Cape Town's port operations face significant challenges due to wind disruptions.
Image: File
Authorities at Transnet have taken measures to improve operations at ports following strong winds that led to a reduction in fruit exports in February.
This, while Cape Town mayco member for Economic Growth, James Vos, said Cape ports were in need of private investment to overcome challenges.
Last month, Oscar Borchards, Transnet’s acting managing executive for terminals in the province, said they have created a plan that includes new equipment that can withstand higher wind speeds.
The wind saw disruptions to the loading of vessels and that of cargo handling, with staff recalled to duty to alleviate a backlog after more than 200 operational hours were lost due to wind speeds of up to 125 kilometers per hour were experienced.
Vos said it was for this reason that private investment was needed.
“Last month, operations at the Port of Cape Town came to a grinding halt, again, due to wind.
"But is the wind really to blame? Cities around the world experience similar weather conditions, yet their ports keep moving because they invest in the right technology, equipment, and skilled manpower to get the job done,” said Vos.
He said according to research the City conducted, private investment could see a R6 billion injection into the industry and offer employment.
“The reality is that we need to strengthen the port’s resilience and efficiency.
"Research shows that privatizing the port could unlock an additional R6 billion in exports, create around 20 000 jobs, and generate R1.6 billion in tax revenues over the next five years,” he said.
Transnet on Sunday said they were unable to respond to queries regarding the investment call as it was the weekend.

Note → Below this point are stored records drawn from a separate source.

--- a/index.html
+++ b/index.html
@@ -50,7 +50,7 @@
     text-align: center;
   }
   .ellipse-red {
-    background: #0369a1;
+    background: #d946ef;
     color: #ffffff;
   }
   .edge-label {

Meanwhile, the incoming CEO of the Citrus Growers' Association of Southern Africa, Boitshoko Ntshabele, underscored the industry's potential during the 5th Citrus Summit hosted in Gqeberha from March 11 - 13.
"Increased market access is crucial. Projections show the industry can create 100 000 jobs by 2032. It can do this through increasing exports with roughly 95 million 15kg cartons to a total of 260 million cartons," he said.
Logistics expert, Thomas Eskesen, reminded delegates that port inefficiency comes at a real cost.
In his opinion, the recent study by the Bureau for Food and Agricultural Policy (BFAP) that found the total cost of inefficient logistics to the citrus industry amounted to R5.27 billion per year, was "highly underestimated".
Eric Imbert, a lead researcher from the French agricultural research centre CIRAD, pointed out that South Africa's citrus industry has the potential to rise to the current challenging trading environment.
"South Africa has a relatively diversified market, innovative research capability, a large and fast evolving variety range, and a strong industry organisation with significant capacity."